Text extracted from each page
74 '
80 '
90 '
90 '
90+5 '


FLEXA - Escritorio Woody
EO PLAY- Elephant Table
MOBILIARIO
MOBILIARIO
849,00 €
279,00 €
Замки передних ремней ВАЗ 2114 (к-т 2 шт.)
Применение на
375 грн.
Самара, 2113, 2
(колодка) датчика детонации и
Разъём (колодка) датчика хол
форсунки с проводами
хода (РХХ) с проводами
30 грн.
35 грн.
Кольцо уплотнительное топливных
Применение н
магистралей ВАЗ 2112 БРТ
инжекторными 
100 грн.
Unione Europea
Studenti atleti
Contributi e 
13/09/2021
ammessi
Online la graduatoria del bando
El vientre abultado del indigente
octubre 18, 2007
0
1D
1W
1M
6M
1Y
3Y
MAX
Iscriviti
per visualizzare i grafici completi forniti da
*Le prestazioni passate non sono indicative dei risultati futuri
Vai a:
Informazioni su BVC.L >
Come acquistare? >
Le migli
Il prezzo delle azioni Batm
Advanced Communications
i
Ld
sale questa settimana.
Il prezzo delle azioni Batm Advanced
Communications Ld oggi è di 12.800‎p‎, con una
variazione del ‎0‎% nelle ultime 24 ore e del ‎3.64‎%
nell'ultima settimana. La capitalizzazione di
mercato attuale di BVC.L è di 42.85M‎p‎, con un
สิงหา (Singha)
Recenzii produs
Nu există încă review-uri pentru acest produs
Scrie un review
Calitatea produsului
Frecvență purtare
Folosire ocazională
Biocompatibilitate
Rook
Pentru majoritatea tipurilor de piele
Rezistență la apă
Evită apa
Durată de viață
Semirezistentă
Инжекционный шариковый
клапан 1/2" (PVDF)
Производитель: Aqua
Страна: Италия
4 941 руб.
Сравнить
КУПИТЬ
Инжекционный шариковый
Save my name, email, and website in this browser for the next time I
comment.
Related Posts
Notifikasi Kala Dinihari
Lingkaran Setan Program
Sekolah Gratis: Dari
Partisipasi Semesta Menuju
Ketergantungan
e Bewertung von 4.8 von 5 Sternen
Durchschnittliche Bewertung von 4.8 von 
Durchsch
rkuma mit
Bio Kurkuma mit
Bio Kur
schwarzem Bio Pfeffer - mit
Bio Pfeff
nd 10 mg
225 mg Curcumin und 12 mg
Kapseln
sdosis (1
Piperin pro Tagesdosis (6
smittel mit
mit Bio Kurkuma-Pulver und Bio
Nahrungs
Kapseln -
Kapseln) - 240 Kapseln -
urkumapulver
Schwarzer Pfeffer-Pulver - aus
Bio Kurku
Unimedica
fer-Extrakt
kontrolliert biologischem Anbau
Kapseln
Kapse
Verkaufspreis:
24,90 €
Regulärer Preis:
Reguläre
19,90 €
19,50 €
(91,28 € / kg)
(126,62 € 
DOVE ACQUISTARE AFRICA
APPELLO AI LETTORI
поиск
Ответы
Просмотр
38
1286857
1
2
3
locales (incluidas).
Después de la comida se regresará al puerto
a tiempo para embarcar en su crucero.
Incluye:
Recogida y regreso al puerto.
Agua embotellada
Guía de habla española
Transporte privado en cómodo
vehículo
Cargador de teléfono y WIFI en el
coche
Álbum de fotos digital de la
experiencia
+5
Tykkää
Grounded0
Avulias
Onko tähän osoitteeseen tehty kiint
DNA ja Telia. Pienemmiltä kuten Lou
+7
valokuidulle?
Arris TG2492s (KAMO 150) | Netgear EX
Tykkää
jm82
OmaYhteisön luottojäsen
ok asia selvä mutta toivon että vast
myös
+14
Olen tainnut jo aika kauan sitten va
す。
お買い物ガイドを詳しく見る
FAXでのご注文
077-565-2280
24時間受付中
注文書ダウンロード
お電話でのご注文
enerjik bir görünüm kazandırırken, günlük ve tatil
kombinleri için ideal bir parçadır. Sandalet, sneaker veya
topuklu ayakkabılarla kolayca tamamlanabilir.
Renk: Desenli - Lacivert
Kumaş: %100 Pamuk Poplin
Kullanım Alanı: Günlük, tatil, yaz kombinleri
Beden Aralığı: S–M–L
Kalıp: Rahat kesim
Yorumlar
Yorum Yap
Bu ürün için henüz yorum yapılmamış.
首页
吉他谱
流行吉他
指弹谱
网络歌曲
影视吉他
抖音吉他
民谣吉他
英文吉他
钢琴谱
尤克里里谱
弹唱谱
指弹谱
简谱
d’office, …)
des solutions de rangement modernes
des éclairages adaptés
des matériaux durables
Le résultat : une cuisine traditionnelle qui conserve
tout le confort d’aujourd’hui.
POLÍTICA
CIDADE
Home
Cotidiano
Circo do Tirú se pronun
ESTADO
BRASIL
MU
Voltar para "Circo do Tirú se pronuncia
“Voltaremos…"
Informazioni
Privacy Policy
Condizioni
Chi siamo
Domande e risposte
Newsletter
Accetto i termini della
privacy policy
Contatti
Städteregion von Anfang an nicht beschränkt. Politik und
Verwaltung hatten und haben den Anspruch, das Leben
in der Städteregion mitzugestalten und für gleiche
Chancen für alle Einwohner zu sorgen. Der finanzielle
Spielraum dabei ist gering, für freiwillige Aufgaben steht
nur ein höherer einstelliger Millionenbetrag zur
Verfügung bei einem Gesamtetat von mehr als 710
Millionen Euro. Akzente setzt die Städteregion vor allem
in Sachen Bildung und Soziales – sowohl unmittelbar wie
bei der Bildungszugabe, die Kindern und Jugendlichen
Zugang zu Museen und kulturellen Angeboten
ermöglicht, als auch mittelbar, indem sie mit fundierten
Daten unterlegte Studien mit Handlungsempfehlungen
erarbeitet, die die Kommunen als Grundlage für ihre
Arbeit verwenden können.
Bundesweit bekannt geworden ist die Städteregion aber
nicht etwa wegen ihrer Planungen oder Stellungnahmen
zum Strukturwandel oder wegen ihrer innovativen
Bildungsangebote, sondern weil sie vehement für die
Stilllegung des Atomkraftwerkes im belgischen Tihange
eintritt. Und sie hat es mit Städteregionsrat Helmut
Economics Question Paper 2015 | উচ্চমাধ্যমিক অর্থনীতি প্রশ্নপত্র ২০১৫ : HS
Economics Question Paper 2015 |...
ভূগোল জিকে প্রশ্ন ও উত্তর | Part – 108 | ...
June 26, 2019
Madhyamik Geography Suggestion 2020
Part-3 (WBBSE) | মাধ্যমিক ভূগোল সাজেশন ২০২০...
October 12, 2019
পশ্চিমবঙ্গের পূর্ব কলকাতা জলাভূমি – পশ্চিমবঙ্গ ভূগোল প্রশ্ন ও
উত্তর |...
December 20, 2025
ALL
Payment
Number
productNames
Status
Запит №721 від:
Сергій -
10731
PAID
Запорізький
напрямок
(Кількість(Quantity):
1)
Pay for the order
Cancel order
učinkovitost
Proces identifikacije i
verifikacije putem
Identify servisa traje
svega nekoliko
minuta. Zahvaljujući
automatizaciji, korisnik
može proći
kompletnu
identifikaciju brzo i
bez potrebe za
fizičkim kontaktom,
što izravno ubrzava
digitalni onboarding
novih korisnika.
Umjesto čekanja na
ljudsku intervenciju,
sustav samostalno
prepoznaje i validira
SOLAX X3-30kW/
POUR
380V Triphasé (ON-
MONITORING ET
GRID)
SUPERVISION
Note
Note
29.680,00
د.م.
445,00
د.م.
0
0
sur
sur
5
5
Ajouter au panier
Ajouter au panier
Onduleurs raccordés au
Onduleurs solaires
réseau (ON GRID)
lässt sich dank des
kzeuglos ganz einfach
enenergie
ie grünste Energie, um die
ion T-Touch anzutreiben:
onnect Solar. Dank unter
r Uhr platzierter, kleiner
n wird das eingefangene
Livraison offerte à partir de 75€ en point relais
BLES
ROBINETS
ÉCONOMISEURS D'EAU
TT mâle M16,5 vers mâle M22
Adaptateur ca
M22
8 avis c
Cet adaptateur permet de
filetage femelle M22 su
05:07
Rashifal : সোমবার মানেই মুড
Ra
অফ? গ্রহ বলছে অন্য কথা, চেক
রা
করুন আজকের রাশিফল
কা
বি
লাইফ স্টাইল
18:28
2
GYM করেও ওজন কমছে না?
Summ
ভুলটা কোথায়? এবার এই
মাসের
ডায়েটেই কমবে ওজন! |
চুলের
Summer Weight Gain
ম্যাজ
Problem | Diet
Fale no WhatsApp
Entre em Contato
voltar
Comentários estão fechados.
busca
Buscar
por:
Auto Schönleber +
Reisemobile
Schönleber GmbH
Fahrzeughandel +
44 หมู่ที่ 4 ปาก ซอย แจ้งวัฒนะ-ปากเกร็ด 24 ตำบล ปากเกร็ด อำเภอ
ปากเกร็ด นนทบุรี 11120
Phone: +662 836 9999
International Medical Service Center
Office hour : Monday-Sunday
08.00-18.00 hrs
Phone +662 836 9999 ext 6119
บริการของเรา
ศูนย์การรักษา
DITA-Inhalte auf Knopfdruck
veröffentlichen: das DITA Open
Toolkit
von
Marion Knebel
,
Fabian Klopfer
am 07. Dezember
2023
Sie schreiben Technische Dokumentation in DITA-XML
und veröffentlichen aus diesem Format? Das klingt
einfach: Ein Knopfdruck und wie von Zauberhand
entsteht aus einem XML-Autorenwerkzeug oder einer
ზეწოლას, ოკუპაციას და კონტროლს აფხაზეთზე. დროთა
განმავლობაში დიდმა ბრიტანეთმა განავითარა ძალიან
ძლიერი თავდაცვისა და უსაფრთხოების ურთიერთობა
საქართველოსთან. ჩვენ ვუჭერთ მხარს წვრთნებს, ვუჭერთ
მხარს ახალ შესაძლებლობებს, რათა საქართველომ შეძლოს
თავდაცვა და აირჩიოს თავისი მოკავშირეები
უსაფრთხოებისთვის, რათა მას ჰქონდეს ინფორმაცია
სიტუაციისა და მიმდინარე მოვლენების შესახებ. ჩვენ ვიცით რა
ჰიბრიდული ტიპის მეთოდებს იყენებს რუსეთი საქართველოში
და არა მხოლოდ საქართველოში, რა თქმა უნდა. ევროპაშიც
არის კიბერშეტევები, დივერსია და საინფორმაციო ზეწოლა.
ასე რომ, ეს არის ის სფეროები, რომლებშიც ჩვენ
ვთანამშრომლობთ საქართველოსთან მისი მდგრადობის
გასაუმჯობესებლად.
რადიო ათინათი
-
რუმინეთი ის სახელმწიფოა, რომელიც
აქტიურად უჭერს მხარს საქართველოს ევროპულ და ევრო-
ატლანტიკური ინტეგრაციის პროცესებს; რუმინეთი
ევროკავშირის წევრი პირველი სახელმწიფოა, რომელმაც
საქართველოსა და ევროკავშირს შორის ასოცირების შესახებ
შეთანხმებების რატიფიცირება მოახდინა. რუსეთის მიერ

— Exercise description —
Reproduce the lines of the rows verbatim, starting at the very beginning of the rows and ending with the line that contains "Contributi e".

— Solution —
74 '
80 '
90 '
90 '
90+5 '


FLEXA - Escritorio Woody
EO PLAY- Elephant Table
MOBILIARIO
MOBILIARIO
849,00 €
279,00 €
Замки передних ремней ВАЗ 2114 (к-т 2 шт.)
Применение на
375 грн.
Самара, 2113, 2
(колодка) датчика детонации и
Разъём (колодка) датчика хол
форсунки с проводами
хода (РХХ) с проводами
30 грн.
35 грн.
Кольцо уплотнительное топливных
Применение н
магистралей ВАЗ 2112 БРТ
инжекторными 
100 грн.
Unione Europea
Studenti atleti
Contributi e 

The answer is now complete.